### İş talimatı A
Kaydedilmiş girdilerin ilk satırından "való aktív munka után az egyik legjelentősebb" ifadesinin geçtiği satıra kadar olan satırları numaralı liste olarak yazın. Her iki uç satır da listeye girsin, boş satırlar alınmasın.

### İnceleme metni
————
CEVAP :Davalı vekili; müvekkili şirket ile davacı taraf arasında düzenlenen 20/10/2017 tarihli protokol ile müvekkil şirkete ait olan … ada, … parsel tapu alanı 2146 m2 olan fabrikanın 2.350.000,00TL bedelle satışı hususunda tarafların mutabık kalındığını, tarafların hür iradeleri ile imza altına almış olduğu protokolden de anlaşılacağı üzere taşınmazın satışı hususunda taşınmaza ait her türlü bilgi ve belge davacı tarafla paylaşıldığını, müvekkili şirketin 21 yıl boyunca mamul camların stoklanması ve sevkiyatlarının yapılması amacıyla depo olarak kullandığı taşınmazı satılığa çıkarttığını, davacı taraf ruhsat işinin sorun olmayacağını, taşınmazı ısrarla almak istediklerini belirttiğini, davacı tarafa satma kararı alan müvekkili şirketin, 2.350.000,00TL bedel ile taşınmazı sattığını, 27/10/2017 tarihinde de tapu işlemleri tamamlanarak binanın satışı tamamlandığını, davacı tarafın taşınmazı satın almadan evvel taşınmazın mevcut durumu hakkında defalarca bilgi sahibi olduğunu, fiili olarak da taşınmazı defalarca gediklerini, söz konusu taşınmazın üst katının düğün salonu olarak kiraya verilebileceği, binanın su basması sonucu yapılan incelemeler sonucunda ayıplı çıktığı ve hatta binada kaçak yapıların mevcut olduğu iddiaları gerçeği yansıtmadığını, binanın inşaat ruhsatı, yapı kullanım izin belgesi, itfaiye uygunluk raporu, işyeri açma ve çalıştırma ruhsatı ile küşat defteri müvekkil şirkette bulunmakta olup satış sözleşmesi kurulmadan evvel müvekkil şirket tarafından satış konusu taşınmazın tapu örnekleri ve taşınmaza ait projeler de davacı tarafa verildiğini, davacı tarafın taşınmazı satın almak amacı ile …bankası’ndan kredi talebinde bulunduğunu ve eksper raporu hazırlatıldığını, eksper raporunda da taşınmaza dair gerekli tüm bilgiler gayet açık ve net belirtildiğini, aynı taşınmaza 5-6 ay kadar önce bir başka alıcı adayı tarafından … Bankası adına eksper raporu hazırlatıldığını ve 2.420,00TL bedel belirlendiğini, taşınmaza ilişkin tapu, proje vb, her türlü evrak verilmiş ve satış akdi kurulmadan evvel taşınmaz hakkındaki tüm hususlar davacı tarafa bildirildiği halde taşınmazın ayıplı olduğunu iddia ederek hukuka aykırı taleplerde bulunulmasının kabul edilemez olduğunu beyan ederek, davanın reddine karar verilmesini talep etmiştir.
————
Kaydedilmiş girdiler

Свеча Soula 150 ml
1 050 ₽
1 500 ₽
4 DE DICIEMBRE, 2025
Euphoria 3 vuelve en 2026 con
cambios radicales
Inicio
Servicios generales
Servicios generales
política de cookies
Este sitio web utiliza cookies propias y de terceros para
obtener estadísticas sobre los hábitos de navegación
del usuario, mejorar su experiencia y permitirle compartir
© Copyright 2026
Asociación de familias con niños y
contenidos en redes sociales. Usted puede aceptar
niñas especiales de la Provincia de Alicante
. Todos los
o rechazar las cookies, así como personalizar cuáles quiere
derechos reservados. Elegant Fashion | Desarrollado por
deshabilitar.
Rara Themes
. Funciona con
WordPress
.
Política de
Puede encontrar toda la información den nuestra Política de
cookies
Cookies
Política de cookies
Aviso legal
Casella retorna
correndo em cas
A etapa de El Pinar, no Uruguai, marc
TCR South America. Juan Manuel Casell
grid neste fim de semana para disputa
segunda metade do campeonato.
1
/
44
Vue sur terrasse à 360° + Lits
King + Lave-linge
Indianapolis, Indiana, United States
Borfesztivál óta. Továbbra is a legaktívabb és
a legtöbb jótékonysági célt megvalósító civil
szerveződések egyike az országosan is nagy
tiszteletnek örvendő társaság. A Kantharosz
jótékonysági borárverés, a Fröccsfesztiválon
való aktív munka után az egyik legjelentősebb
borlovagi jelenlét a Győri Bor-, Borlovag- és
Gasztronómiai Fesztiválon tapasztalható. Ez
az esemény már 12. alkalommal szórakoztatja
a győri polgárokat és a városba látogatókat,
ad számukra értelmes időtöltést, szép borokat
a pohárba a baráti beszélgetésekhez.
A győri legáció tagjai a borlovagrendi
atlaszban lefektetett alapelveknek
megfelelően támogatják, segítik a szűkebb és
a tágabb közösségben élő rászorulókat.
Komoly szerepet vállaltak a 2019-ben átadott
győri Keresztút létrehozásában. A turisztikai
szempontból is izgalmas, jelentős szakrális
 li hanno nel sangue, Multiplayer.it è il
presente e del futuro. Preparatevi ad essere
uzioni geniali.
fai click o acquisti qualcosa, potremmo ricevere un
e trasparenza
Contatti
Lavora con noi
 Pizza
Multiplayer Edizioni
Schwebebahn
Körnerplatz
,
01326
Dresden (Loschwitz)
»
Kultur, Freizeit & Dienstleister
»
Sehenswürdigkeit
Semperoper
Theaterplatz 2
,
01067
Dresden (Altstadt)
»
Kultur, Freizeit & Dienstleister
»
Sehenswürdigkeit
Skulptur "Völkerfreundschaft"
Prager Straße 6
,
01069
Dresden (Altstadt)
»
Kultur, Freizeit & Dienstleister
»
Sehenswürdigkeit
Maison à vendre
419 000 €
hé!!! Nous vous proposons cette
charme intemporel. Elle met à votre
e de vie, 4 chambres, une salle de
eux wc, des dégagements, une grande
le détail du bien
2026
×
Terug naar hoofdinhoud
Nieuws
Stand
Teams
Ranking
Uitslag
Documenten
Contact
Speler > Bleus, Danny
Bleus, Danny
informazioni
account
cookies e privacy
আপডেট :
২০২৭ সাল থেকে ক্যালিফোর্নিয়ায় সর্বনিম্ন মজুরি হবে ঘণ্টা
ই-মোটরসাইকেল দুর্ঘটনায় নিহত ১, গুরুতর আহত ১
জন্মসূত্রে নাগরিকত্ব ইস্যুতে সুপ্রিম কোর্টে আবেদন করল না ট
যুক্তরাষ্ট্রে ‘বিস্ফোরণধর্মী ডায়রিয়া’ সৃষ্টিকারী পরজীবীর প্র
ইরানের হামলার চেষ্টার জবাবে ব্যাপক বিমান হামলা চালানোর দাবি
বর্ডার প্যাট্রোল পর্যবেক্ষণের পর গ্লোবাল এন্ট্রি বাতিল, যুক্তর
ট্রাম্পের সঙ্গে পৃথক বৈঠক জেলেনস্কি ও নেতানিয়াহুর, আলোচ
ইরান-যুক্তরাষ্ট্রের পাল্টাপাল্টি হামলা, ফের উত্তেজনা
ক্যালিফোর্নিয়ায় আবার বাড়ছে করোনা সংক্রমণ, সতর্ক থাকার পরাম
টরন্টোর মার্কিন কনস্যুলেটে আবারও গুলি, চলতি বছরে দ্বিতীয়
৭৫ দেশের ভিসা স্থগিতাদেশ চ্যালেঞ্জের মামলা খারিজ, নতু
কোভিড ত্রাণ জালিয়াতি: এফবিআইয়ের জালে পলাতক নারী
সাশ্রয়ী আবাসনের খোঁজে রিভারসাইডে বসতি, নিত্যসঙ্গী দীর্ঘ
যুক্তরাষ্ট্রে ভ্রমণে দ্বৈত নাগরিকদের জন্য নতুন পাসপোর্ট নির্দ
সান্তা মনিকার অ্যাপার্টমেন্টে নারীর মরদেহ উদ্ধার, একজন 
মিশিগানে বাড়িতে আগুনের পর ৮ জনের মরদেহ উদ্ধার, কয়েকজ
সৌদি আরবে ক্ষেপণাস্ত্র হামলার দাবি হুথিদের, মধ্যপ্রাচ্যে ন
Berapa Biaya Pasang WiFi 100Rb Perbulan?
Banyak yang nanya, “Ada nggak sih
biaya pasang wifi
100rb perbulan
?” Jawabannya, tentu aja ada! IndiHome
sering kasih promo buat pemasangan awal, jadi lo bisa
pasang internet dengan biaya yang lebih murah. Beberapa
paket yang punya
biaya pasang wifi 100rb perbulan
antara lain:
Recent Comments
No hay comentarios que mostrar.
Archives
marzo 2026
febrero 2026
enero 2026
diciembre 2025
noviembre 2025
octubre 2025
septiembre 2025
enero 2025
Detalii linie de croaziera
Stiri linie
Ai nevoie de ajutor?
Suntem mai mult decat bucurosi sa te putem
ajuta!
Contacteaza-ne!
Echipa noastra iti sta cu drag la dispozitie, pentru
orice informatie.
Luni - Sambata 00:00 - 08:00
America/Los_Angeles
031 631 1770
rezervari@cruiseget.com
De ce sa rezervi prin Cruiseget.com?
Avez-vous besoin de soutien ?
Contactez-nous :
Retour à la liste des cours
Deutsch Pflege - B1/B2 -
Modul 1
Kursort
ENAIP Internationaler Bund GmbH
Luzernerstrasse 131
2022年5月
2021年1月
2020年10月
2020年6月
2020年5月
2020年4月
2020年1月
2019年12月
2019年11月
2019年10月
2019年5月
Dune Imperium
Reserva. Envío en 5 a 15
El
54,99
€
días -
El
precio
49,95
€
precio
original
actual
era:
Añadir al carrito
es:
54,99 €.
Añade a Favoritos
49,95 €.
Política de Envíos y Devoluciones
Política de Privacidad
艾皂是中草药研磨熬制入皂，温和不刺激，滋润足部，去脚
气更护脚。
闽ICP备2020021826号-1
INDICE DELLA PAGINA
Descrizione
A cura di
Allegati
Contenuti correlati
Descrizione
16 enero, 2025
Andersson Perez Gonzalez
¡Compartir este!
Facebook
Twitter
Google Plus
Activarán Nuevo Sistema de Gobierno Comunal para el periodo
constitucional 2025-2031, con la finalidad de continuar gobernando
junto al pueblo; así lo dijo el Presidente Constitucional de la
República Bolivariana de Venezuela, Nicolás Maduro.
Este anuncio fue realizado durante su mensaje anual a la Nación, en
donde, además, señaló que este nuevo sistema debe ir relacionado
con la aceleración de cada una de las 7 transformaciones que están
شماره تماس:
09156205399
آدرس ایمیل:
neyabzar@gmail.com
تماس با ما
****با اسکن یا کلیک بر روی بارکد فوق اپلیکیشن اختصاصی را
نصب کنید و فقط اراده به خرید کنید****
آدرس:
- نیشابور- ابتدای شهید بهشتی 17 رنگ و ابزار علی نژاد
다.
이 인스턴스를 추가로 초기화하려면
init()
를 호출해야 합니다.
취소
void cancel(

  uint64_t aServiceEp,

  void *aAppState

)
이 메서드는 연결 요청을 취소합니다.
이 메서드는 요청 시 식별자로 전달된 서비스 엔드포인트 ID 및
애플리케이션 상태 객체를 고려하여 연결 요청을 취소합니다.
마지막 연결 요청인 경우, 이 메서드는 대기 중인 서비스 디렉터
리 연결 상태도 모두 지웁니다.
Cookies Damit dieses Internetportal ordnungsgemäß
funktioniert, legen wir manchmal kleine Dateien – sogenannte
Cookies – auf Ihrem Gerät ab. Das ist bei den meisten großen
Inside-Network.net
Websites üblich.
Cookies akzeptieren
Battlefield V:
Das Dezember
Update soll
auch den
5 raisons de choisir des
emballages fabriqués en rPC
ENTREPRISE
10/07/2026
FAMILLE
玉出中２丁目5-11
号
————
### İş talimatı B
İnceleme metnine göre binaya ait olup müvekkil şirkette bulunan belgeleri sıralayın.

### Çıktı A
1. Свеча Soula 150 ml
2. 1 050 ₽
3. 1 500 ₽
4. 4 DE DICIEMBRE, 2025
5. Euphoria 3 vuelve en 2026 con
6. cambios radicales
7. Inicio
8. Servicios generales
9. Servicios generales
10. política de cookies
11. Este sitio web utiliza cookies propias y de terceros para
12. obtener estadísticas sobre los hábitos de navegación
13. del usuario, mejorar su experiencia y permitirle compartir
14. © Copyright 2026
15. Asociación de familias con niños y
16. contenidos en redes sociales. Usted puede aceptar
17. niñas especiales de la Provincia de Alicante
18. . Todos los
19. o rechazar las cookies, así como personalizar cuáles quiere
20. derechos reservados. Elegant Fashion | Desarrollado por
21. deshabilitar.
22. Rara Themes
23. . Funciona con
24. WordPress
25. .
26. Política de
27. Puede encontrar toda la información den nuestra Política de
28. cookies
29. Cookies
30. Política de cookies
31. Aviso legal
32. Casella retorna
33. correndo em cas
34. A etapa de El Pinar, no Uruguai, marc
35. TCR South America. Juan Manuel Casell
36. grid neste fim de semana para disputa
37. segunda metade do campeonato.
38. 1
39. /
40. 44
41. Vue sur terrasse à 360° + Lits
42. King + Lave-linge
43. Indianapolis, Indiana, United States
44. Borfesztivál óta. Továbbra is a legaktívabb és
45. a legtöbb jótékonysági célt megvalósító civil
46. szerveződések egyike az országosan is nagy
47. tiszteletnek örvendő társaság. A Kantharosz
48. jótékonysági borárverés, a Fröccsfesztiválon
49. való aktív munka után az egyik legjelentősebb

### Çıktı B
1. İnşaat ruhsatı
2. Yapı kullanım izin belgesi
3. İtfaiye uygunluk raporu
4. İşyeri açma ve çalıştırma ruhsatı
5. Küşat defteri